Users can also compare the air quality levels of their city with other global cities to see how they differ. Oizom’s database also contains information about the different pollutants measured in parts per million (ppm) present in the air. Currently, Oizom obtains raw data from publicly available sources (such as Indiaopendata), but in the near future it aims to deploy its own IoT devices to provide more accurate data for both outdoor and indoor air pollution monitoring.

Air Quality India

Ratings 4.3; Installs: 1,000 - 5,000

Air Quality India application provides real-time air quality data from across India. The data has been measured as per the standard norms given by Central Pollution Control Board of India. Air Quality India App shows air quality based on the following parameters:

Particulate matter and particulate microns (PM 2.5 and PM10)

The hazardous and polluting gases in the atmosphere.

Gases like CO, CO2, SOx, Nox, So2, No2.

Humidity and temperature of the atmosphere.

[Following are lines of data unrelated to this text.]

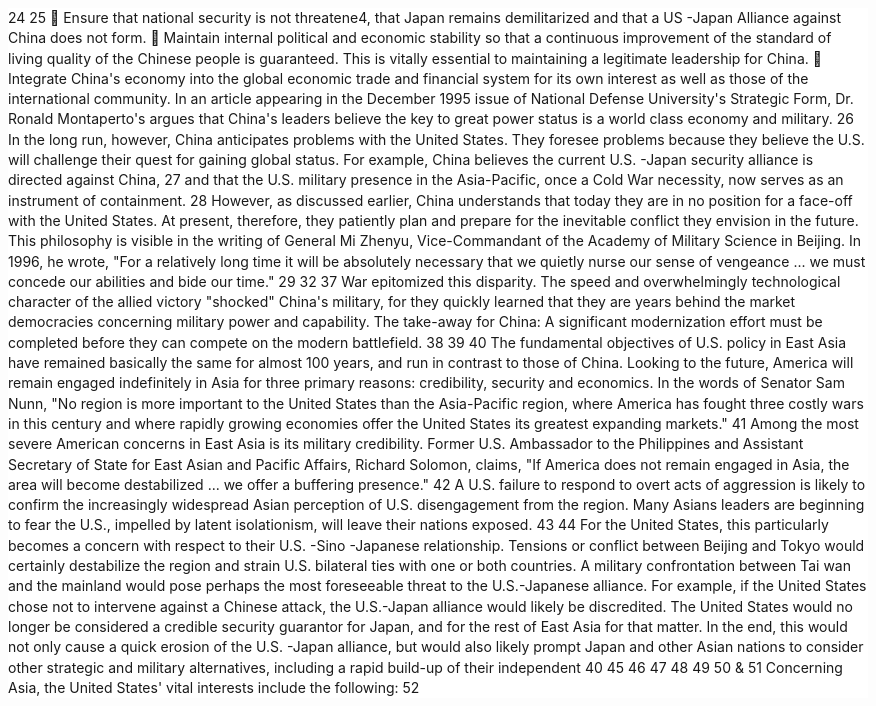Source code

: 24
25
 Ensure that national security is not threatene4, that Japan remains demilitarized and that a US -Japan Alliance against China does not form.  Maintain internal political and economic stability so that a continuous improvement of the standard of living quality of the Chinese people is guaranteed. This is vitally essential to maintaining a legitimate leadership for China.
 Integrate China's economy into the global economic trade and financial system for its own interest as well as those of the international community. In an article appearing in the December 1995 issue of National Defense University's Strategic Form, Dr. Ronald Montaperto's argues that China's leaders believe the key to great power status is a world class economy and military. 
26
In the long run, however, China anticipates problems with the United States. They foresee problems because they believe the U.S. will challenge their quest for gaining global status. For example, China believes the current U.S. -Japan security alliance is directed against China, 27 and that the U.S. military presence in the Asia-Pacific, once a Cold War necessity, now serves as an instrument of containment. 28 However, as discussed earlier, China understands that today they are in no position for a face-off with the United States. At present, therefore, they patiently plan and prepare for the inevitable conflict they envision in the future. This philosophy is visible in the writing of General Mi Zhenyu, Vice-Commandant of the Academy of Military Science in Beijing. In 1996, he wrote, "For a relatively long time it will be absolutely necessary that we quietly nurse our sense of vengeance ... we must concede our abilities and bide our time." 
29
32
37
War epitomized this disparity. The speed and overwhelmingly technological character of the allied victory "shocked" China's military, for they quickly learned that they are years behind the market democracies concerning military power and capability. The take-away for China: A significant modernization effort must be completed before they can compete on the modern battlefield. 
38
39
40
The fundamental objectives of U.S. policy in East Asia have remained basically the same for almost 100 years, and run in contrast to those of China. Looking to the future, America will remain engaged indefinitely in Asia for three primary reasons: credibility, security and economics. In the words of Senator Sam Nunn, "No region is more important to the United States than the Asia-Pacific region,
where America has fought three costly wars in this century and where rapidly growing economies offer the United States its greatest expanding markets." 41
Among the most severe American concerns in East Asia is its military credibility. Former U.S. Ambassador to the Philippines and Assistant Secretary of State for East Asian and Pacific Affairs, Richard Solomon, claims, "If America does not remain engaged in Asia, the area will become destabilized ... we offer a buffering presence." 42 A U.S. failure to respond to overt acts of aggression is likely to confirm the increasingly widespread Asian perception of U.S. disengagement from the region. Many Asians leaders are beginning to fear the U.S., impelled by latent isolationism, will leave their nations exposed. 
43
44
For the United States, this particularly becomes a concern with respect to their U.S. -Sino -Japanese relationship. Tensions or conflict between Beijing and Tokyo would certainly destabilize the region and strain U.S. bilateral ties with one or both countries. A military confrontation between Tai wan and the mainland would pose perhaps the most foreseeable threat to the U.S.-Japanese alliance.
For example, if the United States chose not to intervene against a Chinese attack, the U.S.-Japan alliance would likely be discredited. The United States would no longer be considered a credible security guarantor for Japan, and for the rest of East Asia for that matter. In the end, this would not only cause a quick erosion of the U.S. -Japan alliance, but would also likely prompt Japan and other Asian nations to consider other strategic and military alternatives, including a rapid build-up of their independent 
40
45
46
47
48
49
50 & 51
Concerning Asia, the United States' vital interests include the following: 52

Air Quality App allows you to compare the pollution levels of various cities. Add your own device into the Air quality India app. If you have purchased your DIY Air Quality Monitor, AirOwl, you can add it and configure with the Air Quality India App. Air Quality India App gives you the chance to access the data and share the data of your device to the public and contributes to fighting against pollution.

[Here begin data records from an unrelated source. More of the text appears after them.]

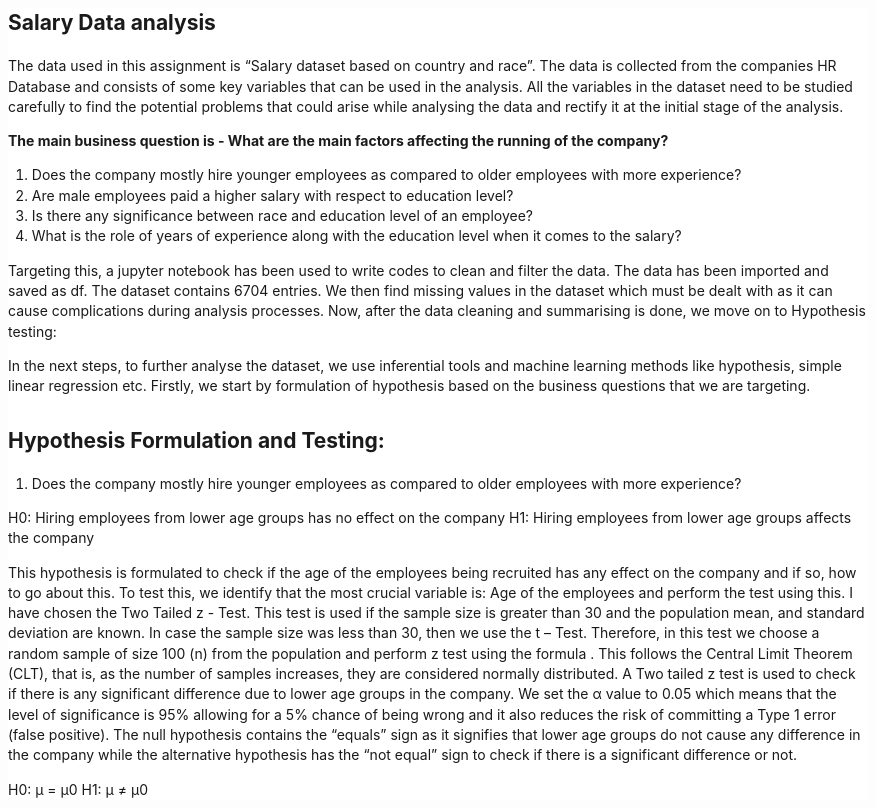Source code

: ## Salary Data analysis

The data used in this assignment is “Salary dataset based on country and race”. The data is collected from the companies HR Database and consists of some key variables that can be used in the analysis.
All the variables in the dataset need to be studied carefully to find the potential problems that could arise while analysing the data and rectify it at the initial stage of the analysis. 

**The main business question is - What are the main factors affecting the running of the company?**
1. Does the company mostly hire younger employees as compared to older employees with more experience?
2. Are male employees paid a higher salary with respect to education level?
3. Is there any significance between race and education level of an employee?
4. What is the role of years of experience along with the education level when it comes to the salary?

Targeting this, a jupyter notebook has been used to write codes to clean and filter the data. 
The data has been imported and saved as df. 
The dataset contains 6704 entries. We then find missing values in the dataset which must be dealt with as it can cause complications during analysis processes. 
Now, after the data cleaning and summarising is done, we move on to Hypothesis testing:

In the next steps, to further analyse the dataset, we use inferential tools and machine learning methods like hypothesis, simple linear regression etc. Firstly, we start by formulation of hypothesis based on the business questions that we are targeting.  

## Hypothesis Formulation and Testing:

1. Does the company mostly hire younger employees as compared to older employees with more experience?

H0: Hiring employees from lower age groups has no effect on the company
H1: Hiring employees from lower age groups affects the company

This hypothesis is formulated to check if the age of the employees being recruited has any effect on the company and if so, how to go about this.
To test this, we identify that the most crucial variable is: Age of the employees and perform the test using this.
I have chosen the Two Tailed z - Test. This test is used if the sample size is greater than 30 and the population mean, and standard deviation are known. In case the sample size was less than 30, then we use the t – Test. Therefore, in this test we choose a random sample of size 100 (n) from the population and perform z test using the formula  . This follows the Central Limit Theorem (CLT), that is, as the number of samples increases, they are considered normally distributed. 
A Two tailed z test is used to check if there is any significant difference due to lower age groups in the company. We set the α value to 0.05 which means that the level of significance is 95% allowing for a 5% chance of being wrong and it also reduces the risk of committing a Type 1 error (false positive). The null hypothesis contains the “equals” sign as it signifies that lower age groups do not cause any difference in the company while the alternative hypothesis has the “not equal” sign to check if there is a significant difference or not. 

H0: μ = μ0
H1: μ ≠ μ0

It also provides notifications whenever there are changes in the air quality or rise in the pollution levels.

Air Alert

Dr Reddys Laboratories

Rating: NA; Installs: 10-50

AirAlert provides hourly updates about air pollution in key cities in India. Designed for intuitive use, AirAlert rates urban air quality in accordance to the Air Quality Index on a scale of 0 (good) to 500 (hazardous).

The air quality data is sourced from Environmental Information System (ENVIS) of the Central Pollution Control Board, India.